▶ [Exercise instructions]:
Continue the passage on the kinetics of alanine oxidation, picking up right after its final line.

▶ [Reading text]:
====

INTRODUCTION:
The three well known experimental studies which explain
the outcome of reactant are thermodynamics, kinetics and chemical equilibrium.
Of the three, the kinetic study plays an important role in the determination of
rate and mechanism. Without determination of reaction rate, the mechanism of
the reaction cannot be fully depicted. Moreover, the kinetic methods have
become an essential technique in photochemical, enzymatic and catalytic
reactions etc. The study of oxidation of organic compounds is of immense
importance both from mechanistic and synthetic points of view. Investigation of
the kinetics and mechanism of oxidation and reduction reactions has attracted
the attention of chemists world over and mechanisms of several reactions have
been clearly defined. The literature on the oxidation of amino acid in
the absence of surfactant has been summarized in our earlier communication.1
Very few kinetic studies have been reported in the presence of surfactant.
Oxidation of DL-alanine by potassium permanganate in sulphuric acid medium,2
the reaction was first order with respect to both [substrate] and [oxidant].
Saxena et. al.3 have studied the
kinetics of oxidation of alanine by N-bromosuccinimide (NBS) in perchloric acid
medium and Palladium used as catalyst. The reaction exhibits a first order rate
dependence with respect to [NBS]. With respect to substrate concentration the
reaction order undergoes a change from first to fractional order in the
presence of catalyst.
MATERIAL AND
METHODS:
General:
DL-alanine (SRL), HCl
(E.Merck), NaClO4 (Loba chemie), sodium dodecyl sulfate (SDS) (BDH),
cetyl pyridinium chloride (CPC) (Loba chemie) and chloramine-T (Loba chemie)

====

▶ [Extracted records]:
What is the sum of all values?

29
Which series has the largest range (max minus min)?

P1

====

▶ [Response area]:
were used without further purification. The procedure adopted for kinetic
investigation has been reported earlier.1
Analysis
of products:
For identification of the
products, the calculated amount of chloramine-T (CAT) and acidified solution of
amino acid was mixed together under the reaction conditions identical to those
of the kinetic experiment. The reaction mixture was kept overnight at 30 C.
The presence of aldehyde in the product was detected by their characteristic
colour reaction with Schiff’s reagent.4 The evolution of ammonia was
confirmed by the reaction with the Nesseler’s reagent.5 The presence
of amine was detected by carbylamine test.
Carbondioxide evolved during
the oxidation of amino acids in the absence and in presence of surfactants was
measured volumetrically on passing through the pyrogallol solution
interceptors. There was no change in the amount of gas evolved under different
conditions for the oxidation of DL-alanine in the presence of SDS but in the
presence of CPC the amount of gas evolved decreased on passing through the
pyrogallol solution indicating the presence of oxygen as end product. The
oxidation of water is dependent on the formation
of Cl+ which is slow process as shown in Figure -A.
Stoichiometry:
Varying ratios of amino acid
and CAT were mixed in HCl medium at 30ºC and kept for 24 hours. Estimation of
unreacted alanine determined by ninhydrin reaction showed that one mole of
alanine consumed one mole of CAT.
R/CH(NH2)COOH + RNCl- Na+ + H2O R/CHO + CO2+ RNH2
+ NH3 + Na+ + Cl-
Where, R = CH3C6H4SO2
and R/ = CH3 (Ala)
RESULTS AND DISCUSSION:
The kinetics of oxidative
decarboxylation of amino acids by acid permanganate was studied by Hussain and
Ahmad 6-11 both in the absence and in presence of sodium dodecyl
sulphate (SDS). However, chloramine-T which can be used under physiological
condition to bring about decarboxylation of amino acid, has not been fully
investigated in the presence of anionic and cationic surfactants. The active
oxidizing species in chloramine-T system may involve a cationic species (Cl+)
and /or neutral species (HOCl) and/or anionic species such as (RN¯Cl). In view
of such diverse mode of action, the effect of anionic and cationic micelles
may be significant in modifying reaction kinetics.
General features of kinetics of
decarboxylation of DL-alanine:
It is observed that the
decarboxylation of alanine in the absence of surfactant as well as in the
presence of anionic micelle of sodium dodecyl sulfate (SDS) has identical
kinetic features as observed in the case of decarboxylation of glycine.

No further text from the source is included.